[Listed records Boundary: Start]
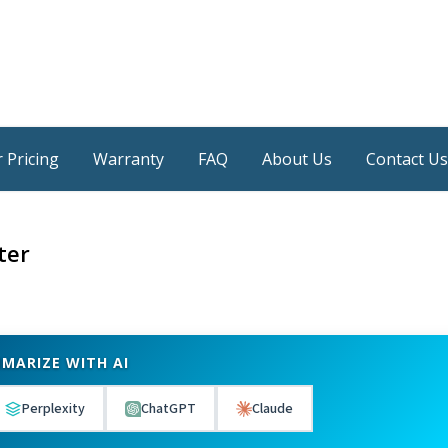
 Pricing
Warranty
FAQ
About Us
Contact Us
ter
MARIZE WITH AI
Perplexity
ChatGPT
Claude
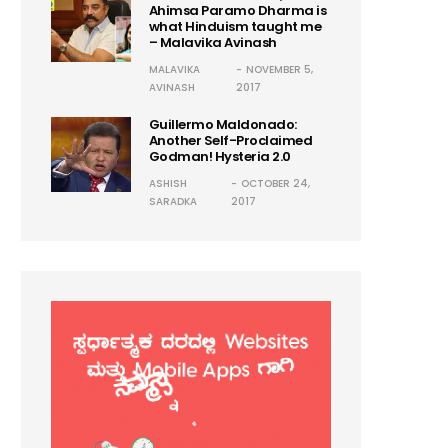
Ahimsa Paramo Dharma is
what Hinduism taught me
– Malavika Avinash
MALAVIKA
NOVEMBER 5,
AVINASH
2017
Guillermo Maldonado:
Another Self-Proclaimed
Godman! Hysteria 2.0
ASHISH
OCTOBER 24,
SARADKA
2017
[Listed records Boundary: End]
# Task prompt
Pictures are to be dropped; every line of the records is to be returned unchanged.

# Response to the task
 Pricing
Warranty
FAQ
About Us
Contact Us
ter
MARIZE WITH AI
Perplexity
ChatGPT
Claude
Ahimsa Paramo Dharma is
what Hinduism taught me
– Malavika Avinash
MALAVIKA
NOVEMBER 5,
AVINASH
2017
Guillermo Maldonado:
Another Self-Proclaimed
Godman! Hysteria 2.0
ASHISH
OCTOBER 24,
SARADKA
2017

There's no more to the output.